■ **WHAT YOU ARE ASKED TO DO**
When you reach the line with "Who Upvoted" in the records below, begin transcribing exactly and continue up to and including the line with "Pretražite sve kategorije", leaving out every picture.
[RECORDS TO USE]
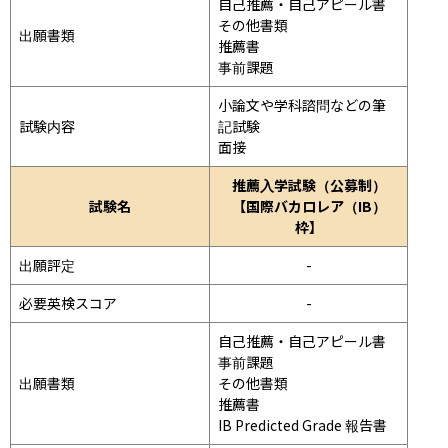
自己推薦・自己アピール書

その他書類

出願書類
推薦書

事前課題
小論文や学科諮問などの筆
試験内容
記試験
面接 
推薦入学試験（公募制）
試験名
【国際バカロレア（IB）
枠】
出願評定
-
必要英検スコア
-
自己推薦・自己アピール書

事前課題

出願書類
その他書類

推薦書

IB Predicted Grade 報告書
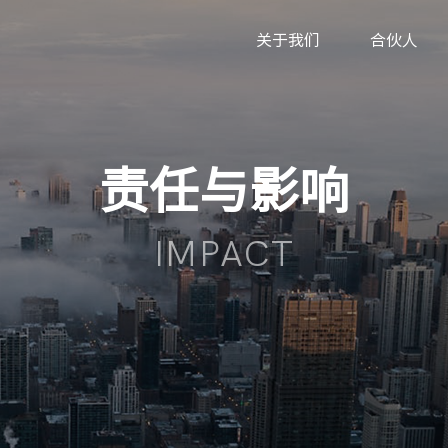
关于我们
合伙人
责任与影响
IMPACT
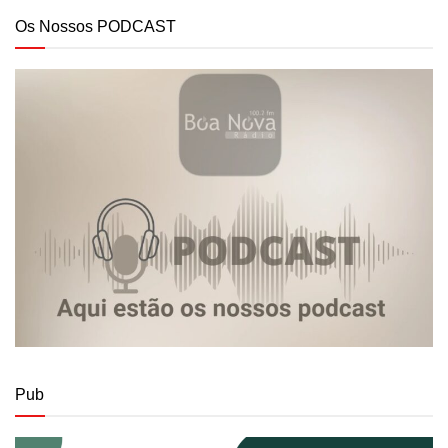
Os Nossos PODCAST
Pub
[/RECORDS TO USE]
[RECORDS TO USE]
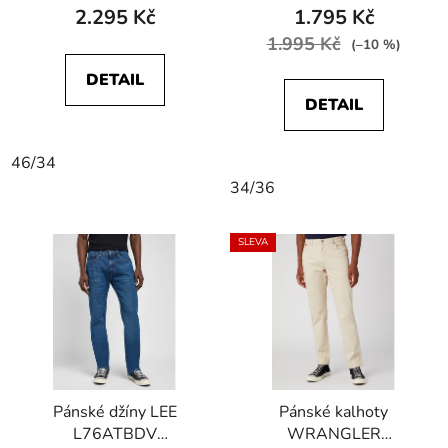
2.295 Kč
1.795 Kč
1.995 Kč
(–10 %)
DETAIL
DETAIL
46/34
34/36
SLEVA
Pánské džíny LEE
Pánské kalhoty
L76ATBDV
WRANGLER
[/RECORDS TO USE]
[RECORDS TO USE]
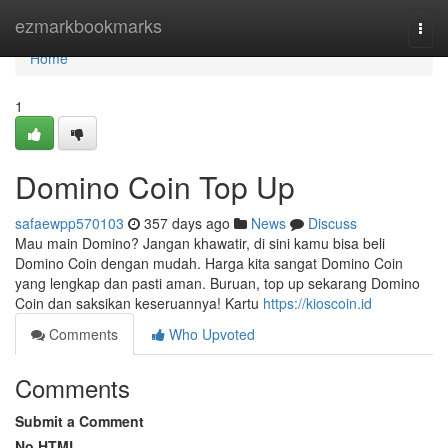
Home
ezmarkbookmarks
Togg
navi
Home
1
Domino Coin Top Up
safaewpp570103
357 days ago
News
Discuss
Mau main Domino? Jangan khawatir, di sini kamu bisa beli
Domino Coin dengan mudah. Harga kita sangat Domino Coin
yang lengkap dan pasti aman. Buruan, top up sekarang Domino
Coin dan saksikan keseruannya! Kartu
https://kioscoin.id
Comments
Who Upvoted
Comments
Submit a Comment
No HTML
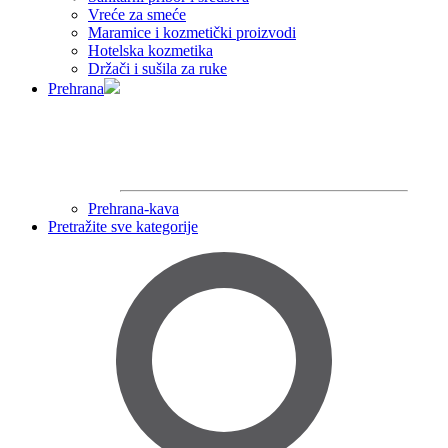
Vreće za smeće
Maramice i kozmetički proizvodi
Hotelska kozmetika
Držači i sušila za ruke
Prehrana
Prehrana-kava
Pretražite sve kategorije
[/RECORDS TO USE]
■ **WRITTEN SOLUTION**
Who Upvoted
Comments
Submit a Comment
No HTML
Vreće za smeće
Maramice i kozmetički proizvodi
Hotelska kozmetika
Držači i sušila za ruke
Prehrana
Prehrana-kava
Pretražite sve kategorije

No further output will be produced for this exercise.